• [PAGE EXCERPT]:
╔══

Secure Electrical Systems

Another part of security and good network management is to make certain that high-quality
electrical power will be available at all times even in the event of a power outage. This involves
several distinct measures.
The AC power provided by many electrical utilities is often remarkably inconstant, exhibiting
long-term and short-term voltage sags as well as overvoltage conditions and occasional
spikes where voltage levels may exceed the standard voltage by many multiples. The AC may
also be troubled by the presence of harmonics, distortions in the AC waveform that can disrupt
the functioning of many kinds of electrical or electronic components if sufficiently severe. All
these conditions are undesirable, and some may be catastrophic, and the network operator
must guard against them by appropriately selecting power conditioning and power backup
equipment.
Power conditioning devices take a number of forms.

╚══

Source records

╔══

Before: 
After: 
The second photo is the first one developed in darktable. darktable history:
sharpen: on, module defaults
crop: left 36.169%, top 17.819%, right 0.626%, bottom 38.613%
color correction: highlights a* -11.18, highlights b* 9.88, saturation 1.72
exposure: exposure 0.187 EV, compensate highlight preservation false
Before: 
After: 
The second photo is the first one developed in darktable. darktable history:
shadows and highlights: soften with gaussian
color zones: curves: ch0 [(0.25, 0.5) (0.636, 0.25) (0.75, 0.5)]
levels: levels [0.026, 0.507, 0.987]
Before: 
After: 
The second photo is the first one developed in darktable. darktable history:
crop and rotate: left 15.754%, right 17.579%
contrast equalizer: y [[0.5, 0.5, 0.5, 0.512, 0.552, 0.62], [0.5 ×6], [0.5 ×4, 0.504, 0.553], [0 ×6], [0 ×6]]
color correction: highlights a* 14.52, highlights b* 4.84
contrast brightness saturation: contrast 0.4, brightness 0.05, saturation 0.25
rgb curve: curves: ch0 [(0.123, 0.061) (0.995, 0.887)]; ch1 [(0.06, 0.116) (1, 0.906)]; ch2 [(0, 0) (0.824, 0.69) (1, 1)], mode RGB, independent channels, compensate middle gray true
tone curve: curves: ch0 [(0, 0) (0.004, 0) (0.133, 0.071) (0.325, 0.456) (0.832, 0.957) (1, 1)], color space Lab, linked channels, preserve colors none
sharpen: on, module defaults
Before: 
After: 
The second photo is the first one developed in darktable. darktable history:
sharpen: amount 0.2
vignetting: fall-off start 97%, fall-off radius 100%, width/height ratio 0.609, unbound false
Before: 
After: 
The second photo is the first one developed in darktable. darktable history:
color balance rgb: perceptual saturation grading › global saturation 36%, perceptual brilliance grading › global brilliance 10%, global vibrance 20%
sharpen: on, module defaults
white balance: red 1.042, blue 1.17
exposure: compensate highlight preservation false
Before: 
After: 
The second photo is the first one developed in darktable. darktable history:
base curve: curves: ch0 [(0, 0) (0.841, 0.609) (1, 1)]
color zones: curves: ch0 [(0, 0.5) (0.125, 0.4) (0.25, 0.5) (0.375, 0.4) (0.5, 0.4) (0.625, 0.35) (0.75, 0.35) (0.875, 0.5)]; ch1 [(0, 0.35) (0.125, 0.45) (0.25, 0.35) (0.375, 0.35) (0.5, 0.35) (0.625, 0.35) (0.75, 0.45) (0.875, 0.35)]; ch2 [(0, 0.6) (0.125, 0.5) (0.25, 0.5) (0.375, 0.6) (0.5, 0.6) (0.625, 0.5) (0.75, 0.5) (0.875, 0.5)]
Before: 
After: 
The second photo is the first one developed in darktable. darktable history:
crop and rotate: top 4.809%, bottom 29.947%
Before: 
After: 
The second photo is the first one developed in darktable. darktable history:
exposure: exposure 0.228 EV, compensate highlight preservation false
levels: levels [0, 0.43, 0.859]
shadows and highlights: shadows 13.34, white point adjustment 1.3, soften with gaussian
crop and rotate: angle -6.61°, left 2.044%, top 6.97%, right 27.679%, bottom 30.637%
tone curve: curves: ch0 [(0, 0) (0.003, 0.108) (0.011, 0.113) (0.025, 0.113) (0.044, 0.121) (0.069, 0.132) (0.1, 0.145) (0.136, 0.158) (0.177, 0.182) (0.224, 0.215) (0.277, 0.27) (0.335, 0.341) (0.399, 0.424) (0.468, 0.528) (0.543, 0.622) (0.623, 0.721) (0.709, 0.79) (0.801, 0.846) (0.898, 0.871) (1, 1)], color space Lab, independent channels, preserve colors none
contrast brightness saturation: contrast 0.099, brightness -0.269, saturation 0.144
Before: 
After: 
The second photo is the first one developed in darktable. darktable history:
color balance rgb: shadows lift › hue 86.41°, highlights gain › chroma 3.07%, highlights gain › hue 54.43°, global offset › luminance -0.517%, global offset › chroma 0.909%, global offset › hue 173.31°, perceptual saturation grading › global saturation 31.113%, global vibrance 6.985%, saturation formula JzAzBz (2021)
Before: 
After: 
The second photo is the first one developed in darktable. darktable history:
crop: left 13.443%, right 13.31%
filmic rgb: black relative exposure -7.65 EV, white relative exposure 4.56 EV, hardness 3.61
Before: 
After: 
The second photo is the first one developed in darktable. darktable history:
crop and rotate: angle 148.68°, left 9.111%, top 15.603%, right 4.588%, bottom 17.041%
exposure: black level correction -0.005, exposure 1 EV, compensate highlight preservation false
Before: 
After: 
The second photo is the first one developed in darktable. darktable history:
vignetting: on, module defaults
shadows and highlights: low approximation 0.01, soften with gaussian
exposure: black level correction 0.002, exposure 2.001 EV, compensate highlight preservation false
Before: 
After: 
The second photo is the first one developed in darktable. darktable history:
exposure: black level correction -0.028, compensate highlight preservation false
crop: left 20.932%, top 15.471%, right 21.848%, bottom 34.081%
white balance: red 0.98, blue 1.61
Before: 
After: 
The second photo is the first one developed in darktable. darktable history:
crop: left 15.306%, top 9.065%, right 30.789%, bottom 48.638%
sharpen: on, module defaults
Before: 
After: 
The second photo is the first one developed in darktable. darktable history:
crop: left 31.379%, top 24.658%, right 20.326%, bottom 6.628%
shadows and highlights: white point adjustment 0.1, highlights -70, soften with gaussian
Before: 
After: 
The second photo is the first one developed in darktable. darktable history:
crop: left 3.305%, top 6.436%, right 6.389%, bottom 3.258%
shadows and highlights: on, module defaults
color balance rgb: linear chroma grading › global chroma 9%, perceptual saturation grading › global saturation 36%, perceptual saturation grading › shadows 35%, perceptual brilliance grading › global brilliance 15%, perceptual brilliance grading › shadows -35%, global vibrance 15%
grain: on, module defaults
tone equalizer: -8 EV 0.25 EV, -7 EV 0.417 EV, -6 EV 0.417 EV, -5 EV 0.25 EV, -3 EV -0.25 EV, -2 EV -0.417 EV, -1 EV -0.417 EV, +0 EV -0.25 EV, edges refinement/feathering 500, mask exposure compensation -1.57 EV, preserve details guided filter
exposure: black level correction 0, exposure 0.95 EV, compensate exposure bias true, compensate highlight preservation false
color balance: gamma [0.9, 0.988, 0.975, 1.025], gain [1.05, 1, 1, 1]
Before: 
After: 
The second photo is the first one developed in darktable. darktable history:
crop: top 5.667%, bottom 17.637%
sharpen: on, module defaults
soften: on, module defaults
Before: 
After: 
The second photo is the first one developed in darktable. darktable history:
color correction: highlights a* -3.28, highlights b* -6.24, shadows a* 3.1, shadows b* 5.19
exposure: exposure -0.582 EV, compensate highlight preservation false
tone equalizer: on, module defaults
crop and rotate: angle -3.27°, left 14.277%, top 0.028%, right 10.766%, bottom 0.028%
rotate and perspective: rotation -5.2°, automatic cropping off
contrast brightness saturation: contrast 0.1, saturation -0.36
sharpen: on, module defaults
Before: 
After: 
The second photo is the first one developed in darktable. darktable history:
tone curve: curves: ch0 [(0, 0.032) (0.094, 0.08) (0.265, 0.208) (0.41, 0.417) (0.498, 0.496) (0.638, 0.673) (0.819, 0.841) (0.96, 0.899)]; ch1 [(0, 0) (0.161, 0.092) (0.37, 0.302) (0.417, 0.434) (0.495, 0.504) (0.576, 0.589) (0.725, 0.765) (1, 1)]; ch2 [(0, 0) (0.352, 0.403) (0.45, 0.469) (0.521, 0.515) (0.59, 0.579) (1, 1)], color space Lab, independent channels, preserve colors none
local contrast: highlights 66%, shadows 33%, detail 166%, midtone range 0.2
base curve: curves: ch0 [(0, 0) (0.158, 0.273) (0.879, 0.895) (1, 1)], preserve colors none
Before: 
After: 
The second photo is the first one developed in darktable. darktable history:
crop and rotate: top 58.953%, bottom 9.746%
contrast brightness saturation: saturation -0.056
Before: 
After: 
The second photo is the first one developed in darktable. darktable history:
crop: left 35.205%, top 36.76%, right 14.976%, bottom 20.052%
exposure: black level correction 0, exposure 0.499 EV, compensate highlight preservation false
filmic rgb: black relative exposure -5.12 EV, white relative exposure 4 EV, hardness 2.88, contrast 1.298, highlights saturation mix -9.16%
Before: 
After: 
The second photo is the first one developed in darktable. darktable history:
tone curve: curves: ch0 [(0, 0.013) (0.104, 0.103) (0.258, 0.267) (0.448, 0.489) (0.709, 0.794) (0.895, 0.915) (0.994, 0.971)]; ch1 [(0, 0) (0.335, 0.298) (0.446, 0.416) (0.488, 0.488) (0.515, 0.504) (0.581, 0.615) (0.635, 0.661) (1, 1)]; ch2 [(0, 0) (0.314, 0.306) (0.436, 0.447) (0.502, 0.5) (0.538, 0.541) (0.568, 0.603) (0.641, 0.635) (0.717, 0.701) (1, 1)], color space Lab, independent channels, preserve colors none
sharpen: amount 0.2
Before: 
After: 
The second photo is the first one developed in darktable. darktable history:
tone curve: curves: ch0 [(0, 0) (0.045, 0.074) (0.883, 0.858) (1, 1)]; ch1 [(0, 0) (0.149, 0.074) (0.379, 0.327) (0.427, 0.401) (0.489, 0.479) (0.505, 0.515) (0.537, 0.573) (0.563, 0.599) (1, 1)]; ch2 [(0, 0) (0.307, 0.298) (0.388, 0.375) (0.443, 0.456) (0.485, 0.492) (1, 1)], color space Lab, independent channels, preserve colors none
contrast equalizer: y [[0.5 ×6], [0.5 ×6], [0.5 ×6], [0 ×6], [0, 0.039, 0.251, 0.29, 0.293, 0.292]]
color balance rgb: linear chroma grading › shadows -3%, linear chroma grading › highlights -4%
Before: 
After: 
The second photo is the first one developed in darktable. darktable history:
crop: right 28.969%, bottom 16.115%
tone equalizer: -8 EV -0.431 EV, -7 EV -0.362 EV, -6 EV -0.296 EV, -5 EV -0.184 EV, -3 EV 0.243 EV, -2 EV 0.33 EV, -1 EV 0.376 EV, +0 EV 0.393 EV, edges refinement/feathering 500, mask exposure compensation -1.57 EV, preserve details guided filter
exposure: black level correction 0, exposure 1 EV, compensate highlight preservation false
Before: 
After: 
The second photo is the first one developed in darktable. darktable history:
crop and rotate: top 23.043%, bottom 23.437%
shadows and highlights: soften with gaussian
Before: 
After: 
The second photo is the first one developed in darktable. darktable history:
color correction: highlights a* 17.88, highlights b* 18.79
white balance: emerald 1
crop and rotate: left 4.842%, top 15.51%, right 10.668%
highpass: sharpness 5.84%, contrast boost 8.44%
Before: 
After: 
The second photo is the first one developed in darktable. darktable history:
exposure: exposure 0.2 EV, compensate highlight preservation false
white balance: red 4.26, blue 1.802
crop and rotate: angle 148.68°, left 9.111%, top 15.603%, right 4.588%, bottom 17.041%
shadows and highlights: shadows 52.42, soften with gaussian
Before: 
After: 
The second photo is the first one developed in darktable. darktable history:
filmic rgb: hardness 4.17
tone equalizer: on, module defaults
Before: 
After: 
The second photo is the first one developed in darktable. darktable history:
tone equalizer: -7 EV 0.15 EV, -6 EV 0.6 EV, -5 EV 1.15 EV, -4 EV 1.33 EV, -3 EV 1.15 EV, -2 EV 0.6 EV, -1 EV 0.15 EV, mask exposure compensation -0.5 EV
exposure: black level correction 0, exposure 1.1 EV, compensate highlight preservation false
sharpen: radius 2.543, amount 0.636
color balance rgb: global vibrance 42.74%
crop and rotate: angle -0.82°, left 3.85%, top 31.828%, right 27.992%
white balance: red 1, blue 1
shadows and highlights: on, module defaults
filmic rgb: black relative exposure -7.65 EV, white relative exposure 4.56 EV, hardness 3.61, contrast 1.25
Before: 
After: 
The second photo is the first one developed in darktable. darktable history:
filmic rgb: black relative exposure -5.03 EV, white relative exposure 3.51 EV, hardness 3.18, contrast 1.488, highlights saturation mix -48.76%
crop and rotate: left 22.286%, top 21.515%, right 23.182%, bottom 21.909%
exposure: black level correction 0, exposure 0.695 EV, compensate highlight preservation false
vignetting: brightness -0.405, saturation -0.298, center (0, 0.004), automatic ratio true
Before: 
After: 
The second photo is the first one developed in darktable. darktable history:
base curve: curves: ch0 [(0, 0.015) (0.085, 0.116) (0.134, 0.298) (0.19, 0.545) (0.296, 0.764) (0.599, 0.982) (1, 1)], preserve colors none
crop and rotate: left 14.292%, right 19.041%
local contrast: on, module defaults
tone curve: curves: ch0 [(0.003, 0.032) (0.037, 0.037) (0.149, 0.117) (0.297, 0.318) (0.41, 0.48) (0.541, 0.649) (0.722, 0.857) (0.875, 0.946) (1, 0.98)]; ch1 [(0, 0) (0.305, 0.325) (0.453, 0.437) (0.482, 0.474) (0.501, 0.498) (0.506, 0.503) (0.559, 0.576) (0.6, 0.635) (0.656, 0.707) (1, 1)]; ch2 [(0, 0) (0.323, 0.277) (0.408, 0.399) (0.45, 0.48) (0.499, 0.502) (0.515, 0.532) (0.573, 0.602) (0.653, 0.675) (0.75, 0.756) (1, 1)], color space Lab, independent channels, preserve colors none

╚══

• [WRITTEN REQUEST 1]: Translate this sentence from the passage on secure electrical systems into Spanish: "Power conditioning devices take a number of forms."
• [WRITTEN REQUEST 2]: Extend the passage on secure electrical systems by one paragraph, picking up right after its final sentence.

• [EXERCISE OUTPUT 1]: Los dispositivos de acondicionamiento de energía adoptan diversas formas.

• [EXERCISE OUTPUT 2]:
Passive systems consist of high-frequency filters (of limited usefulness because they cannot
raise or lower voltage or eliminate harmonics), constant voltage transformers, and
switched tap autoformers. Constant voltage transformers and switched tap autoformers are
devices that will maintain constant voltage within certain values, say, 5 percent over and under
the nominal value. While both are essentially passive in their operation, switched tap autoformers
contain logic circuits and relays that select among output taps on the autoformer coil
to compensate for changes in input voltage. Constant voltage transformers operate on a different
principle; the transformer core is partially saturated at the nominal line voltage and will
grow more or less saturated as the input voltage goes up and down, which in turn will cause compensatory changes in the output voltage. Constant voltage transformers are marginally
more reliable than switched tap autoformers, but they also tend to be more expensive.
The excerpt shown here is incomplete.